** INFORMATION follows **
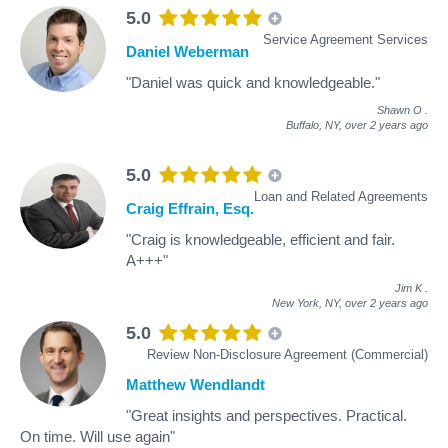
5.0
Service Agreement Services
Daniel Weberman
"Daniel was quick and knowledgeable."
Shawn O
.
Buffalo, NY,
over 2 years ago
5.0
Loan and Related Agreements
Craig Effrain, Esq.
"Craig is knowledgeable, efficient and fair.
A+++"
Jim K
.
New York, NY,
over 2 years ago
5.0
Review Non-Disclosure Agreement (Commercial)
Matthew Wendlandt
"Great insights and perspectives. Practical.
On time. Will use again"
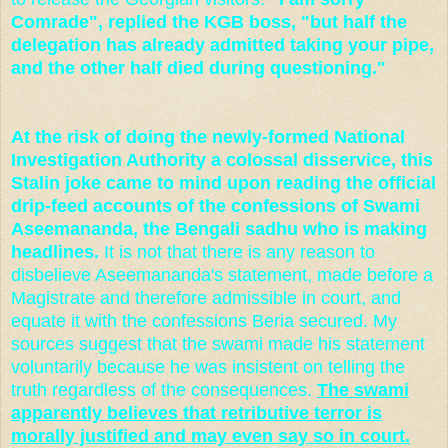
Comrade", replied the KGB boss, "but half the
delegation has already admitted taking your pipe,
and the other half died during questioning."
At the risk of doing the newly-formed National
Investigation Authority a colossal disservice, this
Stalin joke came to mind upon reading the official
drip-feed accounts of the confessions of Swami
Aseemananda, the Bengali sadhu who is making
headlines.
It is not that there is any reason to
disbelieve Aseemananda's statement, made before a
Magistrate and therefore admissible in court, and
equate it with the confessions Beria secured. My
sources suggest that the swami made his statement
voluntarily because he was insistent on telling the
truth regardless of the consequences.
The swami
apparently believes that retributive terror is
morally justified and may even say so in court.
** End of INFORMATION **
## WRITTEN TASK
In how many lines of the records does the string "half" occur? Answer with the number alone.

## COMPLETED EXERCISE
2